Exercise text —
On 20 July 1998, the RM52x1 family was announced. The family consisted of the RM5231, RM5261, and RM5271. These microprocessors were derivatives of the corresponding devices from the RM52x0 family fabricated in a 0.25 μm process with four levels of metal. The RM5231 was initially available at 150, 200, and 250 MHz; whereas the RM5261 and RM5271 were available at 250 and 266 MHz. On 6 July 1999, a 300 MHz RM5271 was introduced, priced at US$140 in quantities of 10,000. The RM52x1 improved upon the previous family with larger 32 KB primary caches and a faster SysAD bus that supported clock rates up to 125 MHz.

After QED was acquired by PMC-Sierra, the RM52xx and RM52x1 families were continued as PMC-Sierra products. PMC-Sierra introduced two RM52x1 derivatives, the RM5231A and RM5261A, on 4 April 2001. These microprocessors were fabricated by TSMC in its 0.18 μm process and differ from the previous devices by featuring higher clock rates and lower power consumption. The RM5231A was available at clock rates of 250 to 350 MHz, and the RM5261A from 250 to 400 MHz.

R5900 used in Sony's PlayStation 2 is a modified version of R5000 CPU dubbed the Emotion Engine with a customized instruction/data cache arrangement and Sony's proprietary 107 vector SIMD Multimedia Extensions(MMI). Its custom FPU is not IEEE 754 compliant unlike FPUs used by R5000. It also has a second MIPS core which acted as a sync controller for specialized vector coprocessors, important for 3D math which at the time was principally computed on the CPU.

Apply what you read —
(1) Please repeat the stretch of the RM52x1 text from "On 20 July 1998, the" through "to 125 MHz.", word for word.
(2) Answer these questions from the RM52x1 text.
(a) On what date was the RM52x1 family announced?
(b) Which company fabricated the RM5231A and RM5261A?
(c) In which Sony product was the R5900 used?

Data section —
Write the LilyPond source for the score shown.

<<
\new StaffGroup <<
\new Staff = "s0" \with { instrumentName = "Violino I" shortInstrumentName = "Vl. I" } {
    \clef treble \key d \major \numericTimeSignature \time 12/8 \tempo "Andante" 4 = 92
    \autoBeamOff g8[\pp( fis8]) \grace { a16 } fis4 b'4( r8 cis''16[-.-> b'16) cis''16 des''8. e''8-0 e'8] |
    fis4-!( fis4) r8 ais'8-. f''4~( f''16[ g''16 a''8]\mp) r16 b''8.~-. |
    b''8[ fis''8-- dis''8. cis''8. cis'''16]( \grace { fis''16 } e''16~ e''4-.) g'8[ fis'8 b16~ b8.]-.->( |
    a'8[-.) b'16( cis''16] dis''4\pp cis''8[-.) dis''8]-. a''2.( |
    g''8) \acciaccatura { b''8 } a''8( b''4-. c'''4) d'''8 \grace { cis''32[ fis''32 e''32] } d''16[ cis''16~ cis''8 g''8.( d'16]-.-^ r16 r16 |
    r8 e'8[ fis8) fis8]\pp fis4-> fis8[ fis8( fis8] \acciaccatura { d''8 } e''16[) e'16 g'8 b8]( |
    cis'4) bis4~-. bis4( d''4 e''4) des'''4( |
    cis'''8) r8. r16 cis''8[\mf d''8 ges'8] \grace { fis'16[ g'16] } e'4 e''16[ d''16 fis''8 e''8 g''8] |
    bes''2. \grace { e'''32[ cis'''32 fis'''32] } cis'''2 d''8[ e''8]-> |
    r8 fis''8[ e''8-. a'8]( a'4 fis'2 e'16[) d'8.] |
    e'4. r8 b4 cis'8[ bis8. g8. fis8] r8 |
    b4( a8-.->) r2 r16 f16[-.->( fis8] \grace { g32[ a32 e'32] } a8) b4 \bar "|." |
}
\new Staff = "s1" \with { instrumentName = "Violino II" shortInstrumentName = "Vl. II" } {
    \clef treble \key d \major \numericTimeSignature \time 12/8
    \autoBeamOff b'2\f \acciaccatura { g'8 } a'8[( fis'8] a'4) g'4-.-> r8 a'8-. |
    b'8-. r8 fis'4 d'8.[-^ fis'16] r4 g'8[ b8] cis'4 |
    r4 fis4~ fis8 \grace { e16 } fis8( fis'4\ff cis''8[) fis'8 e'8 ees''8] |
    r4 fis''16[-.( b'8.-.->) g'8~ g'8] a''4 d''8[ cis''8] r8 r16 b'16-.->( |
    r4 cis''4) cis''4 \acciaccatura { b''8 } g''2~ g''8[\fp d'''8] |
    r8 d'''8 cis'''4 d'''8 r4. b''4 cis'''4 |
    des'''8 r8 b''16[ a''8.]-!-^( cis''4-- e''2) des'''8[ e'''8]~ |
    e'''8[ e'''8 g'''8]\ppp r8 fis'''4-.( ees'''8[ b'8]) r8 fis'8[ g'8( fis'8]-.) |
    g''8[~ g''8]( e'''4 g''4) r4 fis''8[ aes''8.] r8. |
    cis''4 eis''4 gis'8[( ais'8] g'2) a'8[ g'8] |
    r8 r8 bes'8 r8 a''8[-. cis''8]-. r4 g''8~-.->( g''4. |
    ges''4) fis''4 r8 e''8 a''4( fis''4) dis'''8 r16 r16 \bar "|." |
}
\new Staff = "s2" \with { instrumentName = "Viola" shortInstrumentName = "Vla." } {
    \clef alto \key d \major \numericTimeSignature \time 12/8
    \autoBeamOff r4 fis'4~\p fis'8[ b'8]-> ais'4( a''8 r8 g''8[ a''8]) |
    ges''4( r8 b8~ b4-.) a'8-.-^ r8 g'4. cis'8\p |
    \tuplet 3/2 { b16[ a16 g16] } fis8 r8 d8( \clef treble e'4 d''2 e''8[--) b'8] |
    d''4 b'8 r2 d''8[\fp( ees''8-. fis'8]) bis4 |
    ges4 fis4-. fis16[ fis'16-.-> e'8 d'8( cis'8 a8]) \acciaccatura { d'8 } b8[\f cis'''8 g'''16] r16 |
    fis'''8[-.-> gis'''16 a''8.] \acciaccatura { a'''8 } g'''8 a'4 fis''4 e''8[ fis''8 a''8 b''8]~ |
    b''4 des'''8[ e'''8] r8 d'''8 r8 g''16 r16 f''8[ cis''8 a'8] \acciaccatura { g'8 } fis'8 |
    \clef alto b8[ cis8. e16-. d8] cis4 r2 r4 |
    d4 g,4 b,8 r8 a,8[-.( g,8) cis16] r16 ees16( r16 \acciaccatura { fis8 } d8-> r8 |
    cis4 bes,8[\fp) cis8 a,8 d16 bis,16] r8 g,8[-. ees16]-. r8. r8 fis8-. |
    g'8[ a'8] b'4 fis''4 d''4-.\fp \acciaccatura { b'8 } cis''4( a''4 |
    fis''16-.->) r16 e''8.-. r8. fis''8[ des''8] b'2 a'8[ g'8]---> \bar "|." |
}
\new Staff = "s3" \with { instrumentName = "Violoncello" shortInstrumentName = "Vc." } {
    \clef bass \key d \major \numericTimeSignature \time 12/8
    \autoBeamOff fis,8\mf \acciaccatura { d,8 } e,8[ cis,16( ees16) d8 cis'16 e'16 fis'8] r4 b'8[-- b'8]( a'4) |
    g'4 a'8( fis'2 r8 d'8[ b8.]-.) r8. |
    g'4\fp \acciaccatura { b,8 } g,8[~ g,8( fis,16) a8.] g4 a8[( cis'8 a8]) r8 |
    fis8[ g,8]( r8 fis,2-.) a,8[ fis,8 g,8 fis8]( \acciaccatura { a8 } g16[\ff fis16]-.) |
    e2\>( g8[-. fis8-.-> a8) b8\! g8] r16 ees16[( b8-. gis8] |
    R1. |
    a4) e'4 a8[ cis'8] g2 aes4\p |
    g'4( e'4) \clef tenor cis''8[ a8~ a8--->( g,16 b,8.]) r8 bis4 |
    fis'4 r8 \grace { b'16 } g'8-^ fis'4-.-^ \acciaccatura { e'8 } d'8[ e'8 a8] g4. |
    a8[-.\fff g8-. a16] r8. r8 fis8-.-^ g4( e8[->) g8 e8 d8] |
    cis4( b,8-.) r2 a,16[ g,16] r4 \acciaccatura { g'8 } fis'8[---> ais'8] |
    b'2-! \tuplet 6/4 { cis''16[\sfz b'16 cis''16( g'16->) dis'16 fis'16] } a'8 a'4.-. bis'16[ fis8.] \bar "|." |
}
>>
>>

Solutions by task —
(1)
On 20 July 1998, the RM52x1 family was announced. The family consisted of the RM5231, RM5261, and RM5271. These microprocessors were derivatives of the corresponding devices from the RM52x0 family fabricated in a 0.25 μm process with four levels of metal. The RM5231 was initially available at 150, 200, and 250 MHz; whereas the RM5261 and RM5271 were available at 250 and 266 MHz. On 6 July 1999, a 300 MHz RM5271 was introduced, priced at US$140 in quantities of 10,000. The RM52x1 improved upon the previous family with larger 32 KB primary caches and a faster SysAD bus that supported clock rates up to 125 MHz.

(2)
(a) 20 July 1998
(b) TSMC
(c) The PlayStation 2